Но путь к желанному сельцу оказался не таким коротким, каким он виделся из Лиственничного. Байкал трещал из конца в конец, артиллерийской канонадой отдаваясь в морозном воздухе. Казалось, некий огромный зверь, пробуждаясь, пытается сбросить с себя ледяной панцирь и высвободиться. Вконец обезножившие на льду лошади храпели и прядали ушами, дергали по сторонам, чувствуя под собой беспокойную бездну. Кованные обычными, без шипов, подковами, они скользили по ледяному зеркалу, спотыкались на каждом шагу, зачастую падали, не выдержав напряжения. И только люди, будто скроенные из бесчувственного материала, продолжали двигаться, пригибая голову против обжигающего ветра и не оборачиваясь.
Верхом, на санях, пешим ходом они тянулись следом за проводниками, наводили из досок и бревен временные мосты над полыньями и трещинами, подбирали падающих и сторонились павших. В этом исступленном порыве пробиться к другому берегу между ними впервые стерлась, сошла на-нет разница в чинах и званиях, навсегда уравняв их перед лицом смертельной опасности. На любом месте, от выпряжки обессилевших лошадей до наведения переправ, генерал не уступал в сноровке младшему офицеру или солдату.
Скудное февральское солнце словно бы нехотя перекатывалось над завьюженным пространством, но не грело, не светило, не радовало. И лишь медленно матереющий впереди силуэт горной гряды на том берегу пробуждал надежду и сообщал людям силы, чтоб продолжать путь.
Наконец, на самом исходе дня впереди явственно определились признаки близкого жилья: с той стороны потянуло дровяным дымом, а вскоре в метельных сумерках проклюнулись первые огоньки: Мысовск!
Наказав ординарцу задержаться и ждать его возвращения, Удальцов поспешил в голову колонны, туда, где сквозь густеющий туман маячил над головами штабной значок.
За эти дни Войцеховский заметно сдал, лицо осунулось, плечи ссутулились, подернутый болезненным туманцем взгляд уткнулся в Удальцова с виноватой беспомощностью:
— Вот, полковник, и я занемог, — он сидел в розвальнях, зябко кутаясь в просторный тулуп, — глядишь, вот-вот за покойным Владимиром Оскарычем последую. Что у вас?
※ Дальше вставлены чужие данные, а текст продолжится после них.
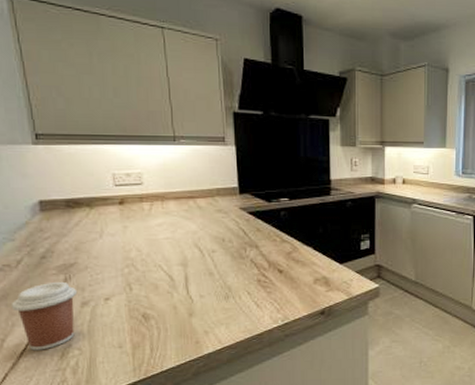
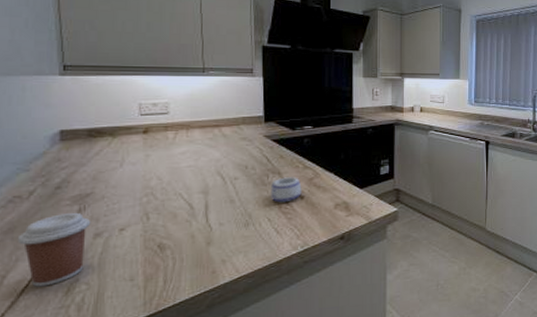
mug: none [249,251,280,277] -> present [271,177,302,203]

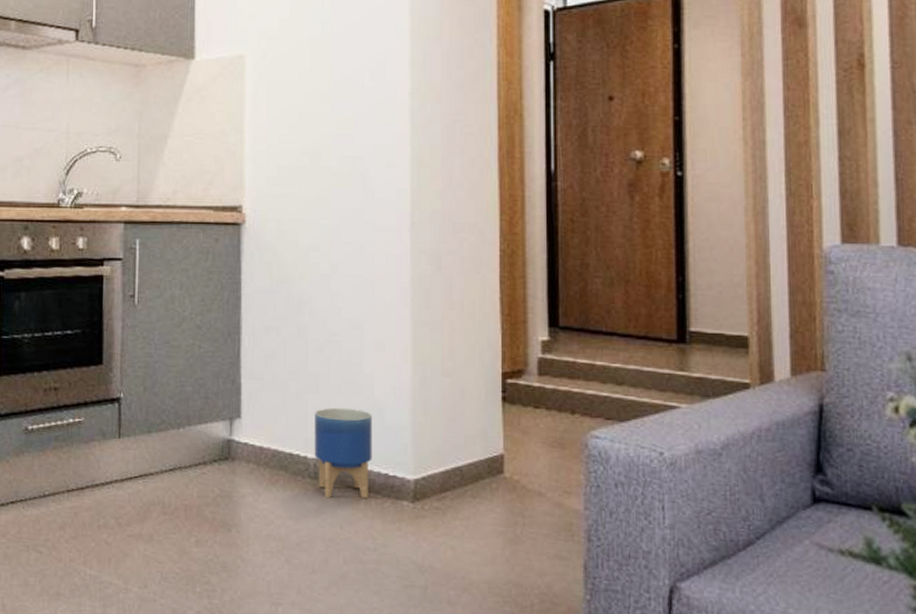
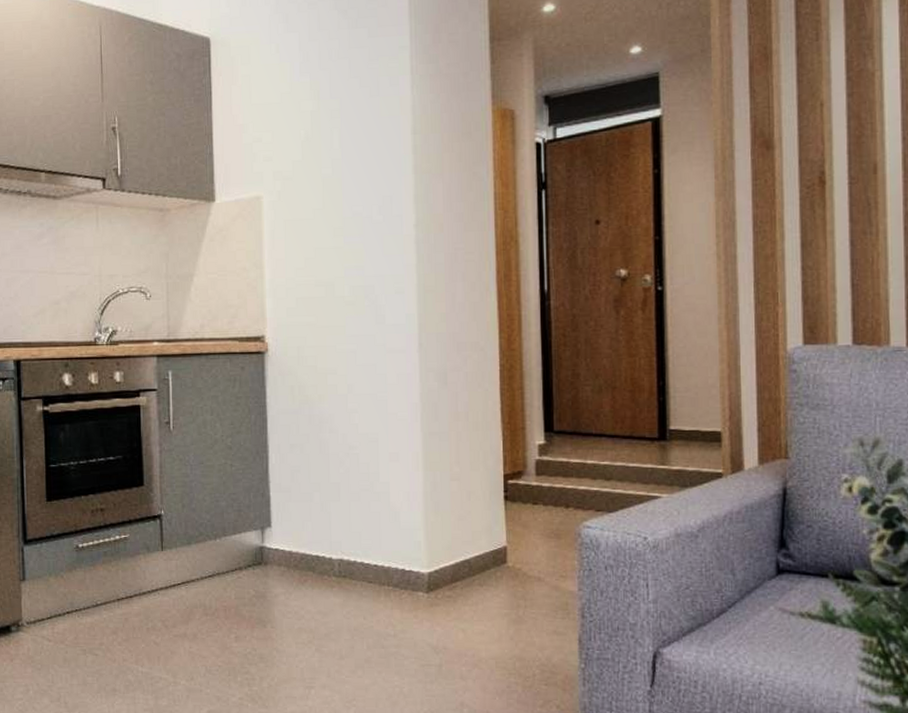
planter: present [314,407,373,499] -> none [337,513,390,594]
Удальцову было теперь не до условных соболезнований, вместо этого он одним духом, почти по-уставному выложил:
— Позвольте проститься, Ваше высокопревосходительство, следую вашему совету, хочу свернуть мимо Мысовска, сократить дорогу.
Тот мгновенно оживился, из-под жаркого туманца в глазах блеснула одобрительная заинтересованность:
— Не смею удерживать, полковник, Бог вам в помощь, — и все же напоследок не удержался от красного словца. — Только помните, полковник, Россия в нас еще верит.